O escrete poucochinho
O Brasil tem três problemas a resolver antes de voltar a ser a maior potência do futebol no Mundo. Faltam-lhe mais jogadores focados em ganhar, um treinador de topo e dirigentes que entendam isto.

Palavras: 1445. Tempo de leitura: 8 minutos (áudio no meu Telegram).
O dia de hoje vai começar a definir o futuro da seleção brasileira no ataque ao Mundial de 2026. Ou pelo menos o próximo futuro, que os últimos tempos têm sido marcados por vários futuros em sucessão vertiginosa. Os 4-1 encaixados da Argentina no Monumental de Buenos Aires e, mais ainda, o baile mandado que foi o jogo, com superioridade alvi-celeste em todos os parâmetros e erros idiotas em pelo menos dois dos golos sofridos, tornaram insustentável a situação do selecionador, Dorival Júnior, porque provavelmente aguentá-lo também tornaria insustentável a situação do recentemente reeleito presidente da CBF, Ednaldo Rodrigues. Os dois vão aparentemente encontrar-se esta tarde e está previsto que as conclusões da reunião sejam partilhadas amanhã com o resto da direção da Confederação, sendo divulgadas depois. E perigoso será que de repente se entenda que a culpa morre com o líder da comissão técnica. Ele é culpado, sim, nomeadamente de em ano e meio não ter conseguido fazer uma equipa e de mostrar um atraso estratégico evidente em cada partida face a adversários mais evoluídos, mas a bagunça vem de cima. E estende-se à base.

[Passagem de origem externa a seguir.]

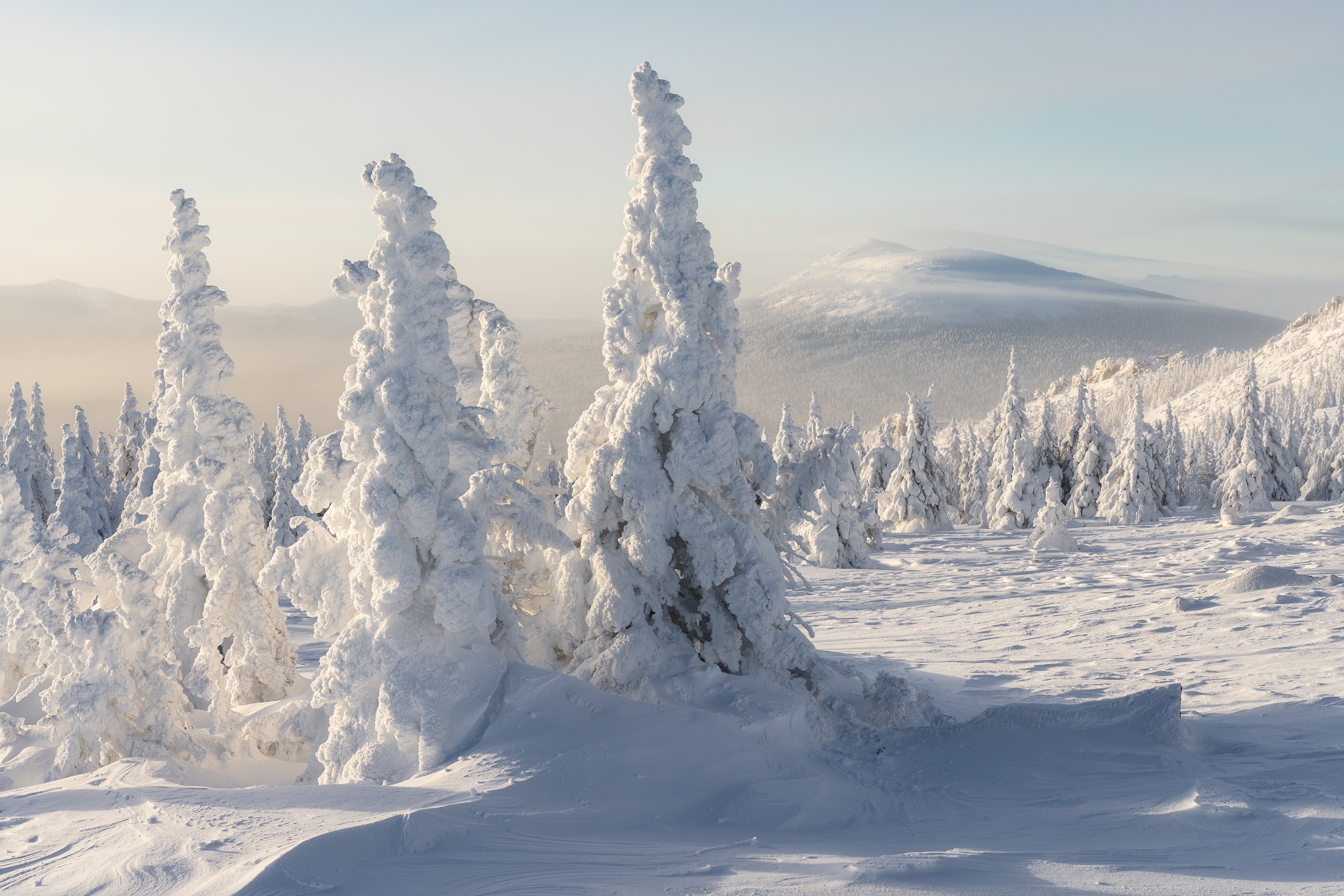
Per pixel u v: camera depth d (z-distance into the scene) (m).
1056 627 19.09
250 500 12.20
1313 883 4.54
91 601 12.12
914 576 32.03
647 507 9.70
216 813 6.83
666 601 10.04
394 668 8.38
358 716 8.59
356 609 8.95
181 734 10.03
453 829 5.98
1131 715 8.65
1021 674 13.77
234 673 11.94
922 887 4.64
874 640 18.92
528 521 9.63
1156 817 6.27
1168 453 65.62
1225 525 43.72
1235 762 7.75
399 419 8.40
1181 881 4.67
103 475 49.16
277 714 10.76
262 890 4.97
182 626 12.62
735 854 5.64
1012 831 6.30
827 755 8.55
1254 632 15.76
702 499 10.02
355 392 8.64
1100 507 52.47
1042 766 7.92
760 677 9.50
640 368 10.13
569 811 6.53
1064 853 5.51
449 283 11.30
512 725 7.98
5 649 14.16
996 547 40.41
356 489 8.85
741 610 9.48
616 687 9.15
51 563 12.05
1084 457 54.94
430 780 7.34
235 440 12.44
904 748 8.84
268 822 6.45
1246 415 60.16
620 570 9.69
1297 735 8.62
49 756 10.67
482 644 8.80
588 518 9.91
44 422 47.31
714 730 7.96
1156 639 16.38
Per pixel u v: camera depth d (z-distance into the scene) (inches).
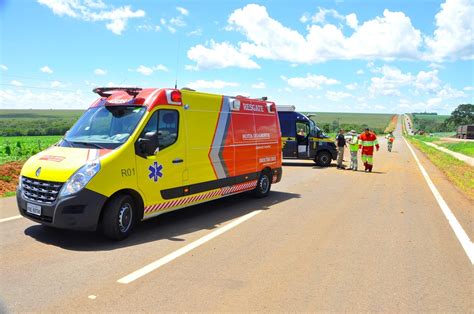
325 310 164.4
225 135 354.0
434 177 629.9
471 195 467.8
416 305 171.0
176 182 296.5
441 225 311.0
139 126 266.7
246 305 167.2
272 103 442.3
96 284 184.9
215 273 201.8
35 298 169.3
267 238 266.5
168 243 250.8
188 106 310.2
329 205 383.9
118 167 249.3
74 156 250.4
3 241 246.8
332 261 223.6
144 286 183.8
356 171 701.9
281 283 191.2
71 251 231.1
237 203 389.7
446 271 211.6
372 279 198.7
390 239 269.7
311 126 797.9
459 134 3513.8
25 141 1704.0
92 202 236.1
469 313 164.9
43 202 240.4
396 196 441.7
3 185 460.4
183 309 162.1
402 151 1396.4
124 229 256.8
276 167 444.1
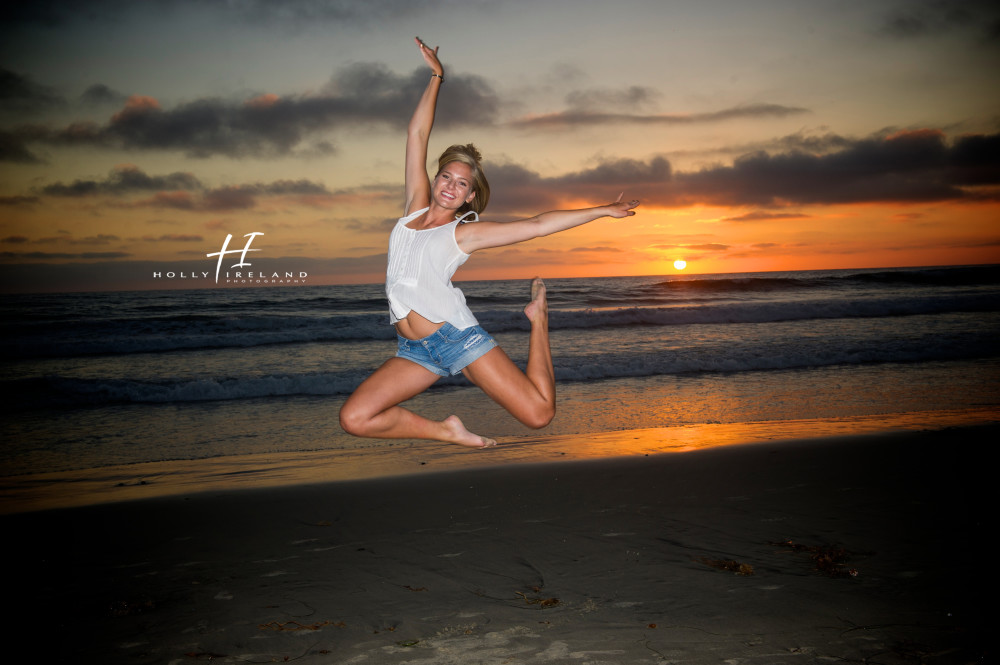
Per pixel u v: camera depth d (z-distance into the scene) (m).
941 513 5.16
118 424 10.18
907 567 4.11
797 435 8.21
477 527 5.13
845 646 3.15
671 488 6.04
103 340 18.56
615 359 14.50
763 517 5.16
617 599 3.76
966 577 3.94
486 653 3.18
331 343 19.27
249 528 5.30
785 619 3.46
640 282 59.72
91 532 5.29
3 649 3.36
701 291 36.62
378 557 4.56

Dorival chegou à seleção em Janeiro do ano passado para substituir Fernando Diniz, que por sua vez tinha ocupado o lugar em Setembro de 2023. Diniz pegara na equipa para o arranque da fase de qualificação do Mundial em substituição de Ramon Menezes, que viera assegurar o interinato entre a saída de Tite, após a eliminação do Mundial do Qatar, em Dezembro de 2022, e a chegada do treinador estrela que aí vinha e que Ednaldo queria que fosse Carlo Ancelotti. Agora, quando se percebe que Dorival não tem a competência para fazer do Brasil um candidato à conquista da Copa, já se fala em nova promoção temporária do responsável dos sub20 para se voltar a lançar o canto da sereia a um treinador renomado. O problema é que tanto Carlo Ancelotti (Real Madrid) como os outros nomes falados, que são Felipe Luís (Flamengo), Abel Ferreira (Palmeiras) e até Jorge Jesus (Al Hilal) têm o ponto alto dos próximos meses marcado para o Mundial de clubes, em meados de Junho. E, antes disso, logo no início do mês, a 4 e 7, o Brasil terá a deslocação a Quito, onde defrontará o Equador, e a receção ao Paraguai, para somar os pontos que lhe faltam e garantir desde logo a presença na fase final do Mundial de 2026.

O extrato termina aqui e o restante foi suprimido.